Your tasks.
**a)** Based on the passage about revolution and direct action, mark each statement yes or no and quote the exact words that decide it: (i) the writer finds critiques of capitalism hard to write in an essay; (ii) the writer ties the fear to leaving theory for direct action; (iii) the writer came to understand what revolution might mean by confronting it with the body.
**b)** Carry on the passage about revolution and direct action, starting right after its closing question.

Selected extract.
This all feels like a long way of saying that I didn’t understand what revolution might mean until I confronted it with my body. Not revolution itself, but the actions, processes, thoughts, and subjectivities required to get there. Those are frightening at least in part because they ask us to move beyond the comfortable forms of nuance and compromise in which we academics dwell in our reading, writing, and teaching practices. This fear comes from leaving the comforting folds of theory to walk out into the stark commitments of direct action, and to embody, at least momentarily, the certitudes and assurances that seem easy to write about but much more threatening to enact. Let me say it again: in my experience, critiques of capitalism are easy to write in an essay, but become tentative and scary in other comities of practice.To end then, what does it mean to act anyways?

Supplied entries.
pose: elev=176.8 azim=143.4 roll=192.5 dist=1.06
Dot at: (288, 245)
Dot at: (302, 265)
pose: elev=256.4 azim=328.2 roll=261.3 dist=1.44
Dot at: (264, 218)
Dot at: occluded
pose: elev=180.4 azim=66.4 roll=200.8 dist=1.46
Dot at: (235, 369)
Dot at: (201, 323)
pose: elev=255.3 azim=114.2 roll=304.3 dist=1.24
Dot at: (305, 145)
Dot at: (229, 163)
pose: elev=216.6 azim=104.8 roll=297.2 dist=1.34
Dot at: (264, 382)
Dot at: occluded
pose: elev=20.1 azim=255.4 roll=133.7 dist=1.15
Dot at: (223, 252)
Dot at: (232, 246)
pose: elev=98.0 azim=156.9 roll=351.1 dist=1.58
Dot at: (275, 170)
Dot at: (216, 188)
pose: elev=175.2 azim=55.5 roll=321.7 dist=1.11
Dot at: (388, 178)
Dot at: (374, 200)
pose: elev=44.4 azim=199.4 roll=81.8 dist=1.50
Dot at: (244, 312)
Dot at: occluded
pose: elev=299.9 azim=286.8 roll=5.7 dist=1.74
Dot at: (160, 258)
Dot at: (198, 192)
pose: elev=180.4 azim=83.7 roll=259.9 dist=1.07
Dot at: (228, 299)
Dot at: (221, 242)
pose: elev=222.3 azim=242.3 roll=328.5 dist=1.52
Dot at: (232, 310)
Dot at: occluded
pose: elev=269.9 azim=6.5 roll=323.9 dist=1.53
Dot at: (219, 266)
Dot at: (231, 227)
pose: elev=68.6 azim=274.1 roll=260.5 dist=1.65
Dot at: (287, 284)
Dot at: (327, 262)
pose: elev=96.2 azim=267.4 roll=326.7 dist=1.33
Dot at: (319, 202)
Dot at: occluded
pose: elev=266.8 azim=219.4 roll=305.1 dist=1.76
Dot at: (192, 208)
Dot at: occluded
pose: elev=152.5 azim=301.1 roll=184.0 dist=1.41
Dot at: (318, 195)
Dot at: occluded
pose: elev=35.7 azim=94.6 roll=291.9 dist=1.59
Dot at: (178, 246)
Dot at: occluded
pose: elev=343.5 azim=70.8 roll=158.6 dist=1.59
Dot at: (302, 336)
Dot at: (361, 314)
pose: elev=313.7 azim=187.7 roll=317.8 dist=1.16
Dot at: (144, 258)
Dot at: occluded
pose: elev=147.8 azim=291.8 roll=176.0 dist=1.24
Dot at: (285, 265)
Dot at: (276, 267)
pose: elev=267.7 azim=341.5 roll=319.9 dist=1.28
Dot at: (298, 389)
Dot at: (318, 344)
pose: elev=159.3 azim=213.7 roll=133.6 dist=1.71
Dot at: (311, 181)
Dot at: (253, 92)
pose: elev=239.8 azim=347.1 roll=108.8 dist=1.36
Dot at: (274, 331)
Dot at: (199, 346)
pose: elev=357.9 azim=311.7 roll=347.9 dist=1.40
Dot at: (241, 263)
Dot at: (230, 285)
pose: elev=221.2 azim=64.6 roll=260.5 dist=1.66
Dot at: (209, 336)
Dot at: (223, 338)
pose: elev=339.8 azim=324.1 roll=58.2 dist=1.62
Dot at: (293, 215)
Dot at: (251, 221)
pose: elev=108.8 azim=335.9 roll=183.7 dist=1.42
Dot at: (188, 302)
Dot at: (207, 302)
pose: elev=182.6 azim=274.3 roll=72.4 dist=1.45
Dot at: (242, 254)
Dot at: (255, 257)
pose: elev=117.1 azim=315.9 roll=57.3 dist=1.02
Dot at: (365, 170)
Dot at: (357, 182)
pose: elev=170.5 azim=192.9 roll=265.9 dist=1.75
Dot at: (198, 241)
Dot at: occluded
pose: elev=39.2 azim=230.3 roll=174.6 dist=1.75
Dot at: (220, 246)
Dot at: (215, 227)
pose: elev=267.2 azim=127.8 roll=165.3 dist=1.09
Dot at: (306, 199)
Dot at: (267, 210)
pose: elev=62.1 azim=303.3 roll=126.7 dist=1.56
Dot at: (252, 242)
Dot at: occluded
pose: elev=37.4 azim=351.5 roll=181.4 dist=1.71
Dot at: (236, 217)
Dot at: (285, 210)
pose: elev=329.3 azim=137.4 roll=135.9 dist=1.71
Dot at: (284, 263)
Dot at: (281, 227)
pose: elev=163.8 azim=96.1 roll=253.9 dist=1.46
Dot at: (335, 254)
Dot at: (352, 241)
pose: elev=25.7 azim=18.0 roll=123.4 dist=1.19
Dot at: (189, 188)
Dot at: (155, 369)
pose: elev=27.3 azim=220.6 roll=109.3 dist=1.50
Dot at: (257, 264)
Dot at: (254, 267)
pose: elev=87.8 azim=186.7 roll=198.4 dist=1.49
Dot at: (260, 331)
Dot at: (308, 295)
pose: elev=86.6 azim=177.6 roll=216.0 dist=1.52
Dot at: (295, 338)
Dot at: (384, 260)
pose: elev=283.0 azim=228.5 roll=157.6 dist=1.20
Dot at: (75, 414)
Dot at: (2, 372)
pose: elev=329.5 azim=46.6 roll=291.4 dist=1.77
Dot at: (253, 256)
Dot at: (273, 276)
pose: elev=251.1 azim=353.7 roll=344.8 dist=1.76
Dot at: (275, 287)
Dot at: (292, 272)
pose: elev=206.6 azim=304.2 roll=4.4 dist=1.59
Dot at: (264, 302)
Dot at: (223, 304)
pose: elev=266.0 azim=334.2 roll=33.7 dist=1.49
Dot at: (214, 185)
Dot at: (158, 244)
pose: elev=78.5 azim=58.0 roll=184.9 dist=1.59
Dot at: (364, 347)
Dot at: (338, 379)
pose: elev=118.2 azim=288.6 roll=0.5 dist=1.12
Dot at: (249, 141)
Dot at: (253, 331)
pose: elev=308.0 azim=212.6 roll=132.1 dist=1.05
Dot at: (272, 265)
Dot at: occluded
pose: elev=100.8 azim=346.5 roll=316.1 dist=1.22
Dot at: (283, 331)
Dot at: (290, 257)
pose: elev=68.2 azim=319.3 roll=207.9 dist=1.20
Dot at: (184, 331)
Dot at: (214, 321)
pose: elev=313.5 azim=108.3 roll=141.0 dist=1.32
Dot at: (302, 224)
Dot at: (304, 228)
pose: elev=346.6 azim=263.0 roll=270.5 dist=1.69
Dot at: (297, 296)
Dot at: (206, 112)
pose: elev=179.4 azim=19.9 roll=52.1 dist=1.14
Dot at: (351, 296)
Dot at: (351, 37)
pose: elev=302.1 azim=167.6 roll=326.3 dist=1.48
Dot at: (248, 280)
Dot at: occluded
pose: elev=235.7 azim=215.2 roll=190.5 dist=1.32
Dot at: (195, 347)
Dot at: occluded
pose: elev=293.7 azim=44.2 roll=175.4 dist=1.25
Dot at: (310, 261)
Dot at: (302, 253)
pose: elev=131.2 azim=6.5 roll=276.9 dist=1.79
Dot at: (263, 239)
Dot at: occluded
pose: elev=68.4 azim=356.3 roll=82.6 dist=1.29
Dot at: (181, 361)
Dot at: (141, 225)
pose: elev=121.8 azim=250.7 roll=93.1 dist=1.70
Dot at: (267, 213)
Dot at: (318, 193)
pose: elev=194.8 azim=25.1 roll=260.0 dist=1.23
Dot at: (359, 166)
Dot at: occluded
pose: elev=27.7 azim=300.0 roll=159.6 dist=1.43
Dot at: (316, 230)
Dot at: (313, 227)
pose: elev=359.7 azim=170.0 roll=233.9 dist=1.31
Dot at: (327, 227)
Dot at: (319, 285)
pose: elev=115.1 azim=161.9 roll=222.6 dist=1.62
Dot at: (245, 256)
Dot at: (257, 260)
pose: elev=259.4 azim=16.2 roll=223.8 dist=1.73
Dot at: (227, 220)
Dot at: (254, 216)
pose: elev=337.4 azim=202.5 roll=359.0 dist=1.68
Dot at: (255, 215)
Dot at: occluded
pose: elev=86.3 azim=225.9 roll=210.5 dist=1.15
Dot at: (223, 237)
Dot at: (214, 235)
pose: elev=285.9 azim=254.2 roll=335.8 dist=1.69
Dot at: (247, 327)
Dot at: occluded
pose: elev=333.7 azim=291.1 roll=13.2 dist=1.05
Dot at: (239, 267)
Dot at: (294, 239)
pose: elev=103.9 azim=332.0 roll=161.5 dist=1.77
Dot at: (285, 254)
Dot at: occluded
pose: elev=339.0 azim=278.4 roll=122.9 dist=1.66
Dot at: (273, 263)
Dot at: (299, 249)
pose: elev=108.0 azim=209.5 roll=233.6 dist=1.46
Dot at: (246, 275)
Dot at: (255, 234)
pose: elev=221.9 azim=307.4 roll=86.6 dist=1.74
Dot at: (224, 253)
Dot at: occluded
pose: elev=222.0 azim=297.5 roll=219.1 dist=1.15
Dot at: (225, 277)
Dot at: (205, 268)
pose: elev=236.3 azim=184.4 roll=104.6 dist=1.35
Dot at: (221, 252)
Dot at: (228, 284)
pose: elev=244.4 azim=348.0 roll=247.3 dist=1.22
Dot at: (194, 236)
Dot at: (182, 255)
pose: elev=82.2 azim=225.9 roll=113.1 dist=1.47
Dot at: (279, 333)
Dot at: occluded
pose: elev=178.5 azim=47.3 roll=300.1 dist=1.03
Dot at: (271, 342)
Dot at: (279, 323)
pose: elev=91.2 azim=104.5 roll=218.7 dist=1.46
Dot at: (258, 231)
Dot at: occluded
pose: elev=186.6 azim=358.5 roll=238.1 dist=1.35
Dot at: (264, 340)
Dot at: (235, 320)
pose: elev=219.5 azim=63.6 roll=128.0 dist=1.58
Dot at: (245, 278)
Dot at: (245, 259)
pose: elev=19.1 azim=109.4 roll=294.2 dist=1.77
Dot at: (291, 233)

Results in order.
**a)**
(i) No: "critiques of capitalism are easy to write in an essay"
(ii) Yes: "This fear comes from leaving the comforting folds of theory to walk out into the stark commitments of direct action"
(iii) Yes: "I didn’t understand what revolution might mean until I confronted it with my body"

**b)**
What does it mean to commit with fear? With the misgivings that the action isn’t perfect? On the other hand, what does it mean to stay in the realm of writing and critical thinking until you can figure out the perfect action? Just as I will continue to read and write theory despite the trenchant critiques of ivory towerism, so too will I continue to take daily direct action against forms of economic and social injustice, despite the trenchant critiques that that action didn’t work, or, that idea is too reformist. I also say to those who are engaged in the movement primarily through theory, thank you, and also, please join us. Please act anyways. There are many of us theorists within the movement whose intellectual certitudes are challenged daily by the vagaries and failures of practice. Let’s embody theory and citizenship side by side.